Essentially, companies are now getting real about AI and looking at big words like ROI and KPAs. Sudeepta Veerapaneni, chief innovation officer at Deloitte South Asia, says now we are past the phase of experimentation with AI.
“The next phase is about economics, scale, and measurable business outcomes,” Sudeepta tells India Today Tech. “Enterprises are no longer asking how many AI tools they can deploy, rather they are asking how AI can improve productivity, accelerate decision-making, optimise costs, strengthen customer experience, and create new sources of value.”
For a couple of years now, AI tools have been hyped up as magic. Now they have become more mainstream and can no longer work their charm on the basis of their exotic and mystical qualities. Instead, they have to prove they can work as well as humans, preferably at a lower cost. And as companies start scaling AI across their workforce, they are looking for ways to better optimise costs, particularly now when OpenAI and Anthropic have started charging for AI use on the basis of token consumption.
The changing economics has somewhat dented the immediate appeal of AI at workplaces. But Ambika Sharma believes this is a transition necessary for the long term. “We are seeing a market maturing in real time. Uber burned through its entire 2026 Claude Code budget in four months. Walmart shifted from unlimited AI token access to fixed per-employee allocations,” she says. “These are not companies retreating from AI. They are companies learning to govern it. There is a difference.”
According to experts, the promise of AI remains intact. But early 2026 is showing that this promise will be realised only after a few years, as the industry matures on both AI demand as well as AI supply side. This also means that in the process some companies will lose a lot of money. The winners are not guaranteed irrespective of how much money tech giants spend.
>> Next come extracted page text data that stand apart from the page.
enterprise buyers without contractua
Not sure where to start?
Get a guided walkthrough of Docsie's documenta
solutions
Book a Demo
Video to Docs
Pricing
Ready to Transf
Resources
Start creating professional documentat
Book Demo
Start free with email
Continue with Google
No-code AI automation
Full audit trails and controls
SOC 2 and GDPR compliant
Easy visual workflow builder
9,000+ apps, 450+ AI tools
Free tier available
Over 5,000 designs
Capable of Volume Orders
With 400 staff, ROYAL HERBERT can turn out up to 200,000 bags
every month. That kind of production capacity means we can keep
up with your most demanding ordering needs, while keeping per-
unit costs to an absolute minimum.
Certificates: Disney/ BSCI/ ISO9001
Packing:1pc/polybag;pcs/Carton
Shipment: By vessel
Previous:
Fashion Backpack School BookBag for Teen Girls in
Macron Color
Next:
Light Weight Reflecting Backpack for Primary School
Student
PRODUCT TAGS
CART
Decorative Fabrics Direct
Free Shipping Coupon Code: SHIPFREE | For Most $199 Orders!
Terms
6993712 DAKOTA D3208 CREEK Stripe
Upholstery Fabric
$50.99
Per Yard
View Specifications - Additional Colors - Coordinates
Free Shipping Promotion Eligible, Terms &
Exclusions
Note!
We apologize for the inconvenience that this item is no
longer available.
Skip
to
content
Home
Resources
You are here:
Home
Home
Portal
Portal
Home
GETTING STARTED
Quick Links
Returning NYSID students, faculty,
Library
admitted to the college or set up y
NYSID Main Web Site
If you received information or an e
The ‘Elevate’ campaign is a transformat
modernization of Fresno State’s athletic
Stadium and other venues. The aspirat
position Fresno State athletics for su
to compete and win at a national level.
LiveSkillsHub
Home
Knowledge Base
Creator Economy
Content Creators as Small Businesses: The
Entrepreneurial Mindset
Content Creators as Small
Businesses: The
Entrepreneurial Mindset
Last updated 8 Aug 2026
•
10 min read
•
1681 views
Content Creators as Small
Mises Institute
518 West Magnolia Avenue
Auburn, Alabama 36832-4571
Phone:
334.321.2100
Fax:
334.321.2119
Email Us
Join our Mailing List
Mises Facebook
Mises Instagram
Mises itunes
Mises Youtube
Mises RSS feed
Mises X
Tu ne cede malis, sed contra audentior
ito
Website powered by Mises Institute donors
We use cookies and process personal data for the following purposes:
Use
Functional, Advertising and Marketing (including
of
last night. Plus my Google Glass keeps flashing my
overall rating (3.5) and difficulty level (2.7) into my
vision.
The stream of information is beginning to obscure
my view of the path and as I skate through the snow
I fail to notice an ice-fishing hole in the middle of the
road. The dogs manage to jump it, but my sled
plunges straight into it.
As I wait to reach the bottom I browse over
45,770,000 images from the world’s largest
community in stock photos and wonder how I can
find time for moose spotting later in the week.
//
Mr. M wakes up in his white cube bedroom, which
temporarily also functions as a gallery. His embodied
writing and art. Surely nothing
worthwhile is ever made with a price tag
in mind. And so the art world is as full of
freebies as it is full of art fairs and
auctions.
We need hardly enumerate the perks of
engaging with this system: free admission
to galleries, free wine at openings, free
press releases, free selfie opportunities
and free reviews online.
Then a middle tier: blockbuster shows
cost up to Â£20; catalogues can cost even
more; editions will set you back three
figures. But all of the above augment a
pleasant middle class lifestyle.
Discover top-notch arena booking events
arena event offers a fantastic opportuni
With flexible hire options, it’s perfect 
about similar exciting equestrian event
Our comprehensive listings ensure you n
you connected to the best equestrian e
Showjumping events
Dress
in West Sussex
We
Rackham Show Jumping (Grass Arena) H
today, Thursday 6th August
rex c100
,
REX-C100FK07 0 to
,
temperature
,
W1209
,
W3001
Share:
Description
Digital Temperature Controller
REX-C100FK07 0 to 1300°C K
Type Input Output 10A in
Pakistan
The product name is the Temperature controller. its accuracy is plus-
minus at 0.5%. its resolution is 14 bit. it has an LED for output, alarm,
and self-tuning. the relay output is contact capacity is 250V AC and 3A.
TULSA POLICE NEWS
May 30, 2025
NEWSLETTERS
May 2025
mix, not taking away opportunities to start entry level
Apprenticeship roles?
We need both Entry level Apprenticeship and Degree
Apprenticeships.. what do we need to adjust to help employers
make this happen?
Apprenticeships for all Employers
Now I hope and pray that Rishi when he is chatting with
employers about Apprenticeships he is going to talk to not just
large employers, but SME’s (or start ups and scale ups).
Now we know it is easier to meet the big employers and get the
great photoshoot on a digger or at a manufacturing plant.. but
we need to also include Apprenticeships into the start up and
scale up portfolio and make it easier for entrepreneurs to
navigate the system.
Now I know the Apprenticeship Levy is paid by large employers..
Sudeepta puts it succinctly as she says, “The future of AI will not be defined by who spends the most on AI. It will be defined by who can turn AI into an enduring organisational capability that creates measurable business advantage.” She highlights that to help companies navigate the messy short-term transitions that her firm has created GenW.AI, a tool that can make deployment of AI at workplaces more methodical.
For tech giants like Google, OpenAI, Meta and others, there is no easy way out. They have to punt and then hope for the best because they have been caught up in a moment where sitting out may mean losing badly in the long-term. Meta boss Mark Zuckerberg highlighted this predicament last year. “If we end up misspending a couple of hundred billion dollars, I think that that is going to be very unfortunate obviously,” Zuckerberg has said. “But what I’d say is I actually think the risk is higher on the other side.” For now tech giants have chosen to risk their short term profit while hoping for rewards in the long term. Whether it works out for them or not is something we will get to know in 2032.